East Renfrewshire is planning to making £26 million worth of savings and axe hundreds of jobs but will also increase council tax bills by nearly 10 per cent.

The council, which includes the affluent suburbs of Giffnock and Newton Mearns, has launched a public consultation on setting its budget for the next three years in which it projects the shortfall.

Council tax bills for residents will rise by three per cent in each of the next three years and follows a similar rise this year and will put more than £100 on the annual average Band D rate and will see 300 posts lost - around 9per cent of the total workforce.

East Renfrewshire is also looking to make "significant" cuts of £9m in its education budget.

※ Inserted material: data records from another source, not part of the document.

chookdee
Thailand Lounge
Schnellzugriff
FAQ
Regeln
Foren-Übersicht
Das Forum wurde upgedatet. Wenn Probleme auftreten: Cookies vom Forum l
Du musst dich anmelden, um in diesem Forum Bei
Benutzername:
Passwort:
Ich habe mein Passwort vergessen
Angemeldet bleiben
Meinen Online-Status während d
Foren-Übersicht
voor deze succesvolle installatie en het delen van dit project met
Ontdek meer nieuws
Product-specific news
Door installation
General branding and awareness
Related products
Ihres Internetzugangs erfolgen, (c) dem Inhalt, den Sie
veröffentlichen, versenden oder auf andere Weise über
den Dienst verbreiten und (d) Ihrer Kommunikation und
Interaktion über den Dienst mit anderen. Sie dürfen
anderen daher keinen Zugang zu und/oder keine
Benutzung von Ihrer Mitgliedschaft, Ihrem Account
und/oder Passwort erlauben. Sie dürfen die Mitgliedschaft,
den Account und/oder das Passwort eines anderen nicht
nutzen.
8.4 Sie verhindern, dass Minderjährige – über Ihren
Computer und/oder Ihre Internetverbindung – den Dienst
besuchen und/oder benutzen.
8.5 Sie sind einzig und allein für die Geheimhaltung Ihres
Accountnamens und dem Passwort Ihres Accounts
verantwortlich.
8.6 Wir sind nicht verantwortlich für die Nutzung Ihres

This would see class sizes rise in schools, fewer classes in secondaries and all pupil support assistants phased out in just four years.

The Labour-SNP coalition-led council also plans a 10 per cent reduction in its roads budget and a huge £9.11m cut in health and social care - equivalent to savings of 20 per cent.

It comes as councils are facing a financial black hole of more than half a billion pounds in only two years' time unless they make major cuts, according to an official analysis.

More than one-third of Scotland's 32 local authorities will face a funding gap that is greater than the amount of cash they have in reserves, its report said, despite managing their funds well in the face of deep cuts by the Scottish Governments to their grants.

An East Renfrewshire Council spokesperson said: “We would continue to recognise and honour the contribution of our Armed Forces, past and present, through our annual Armed Forces Day flag raising ceremony at Rouken Glen Park which is attended by veterans from across the area and a range of armed forces personnel.”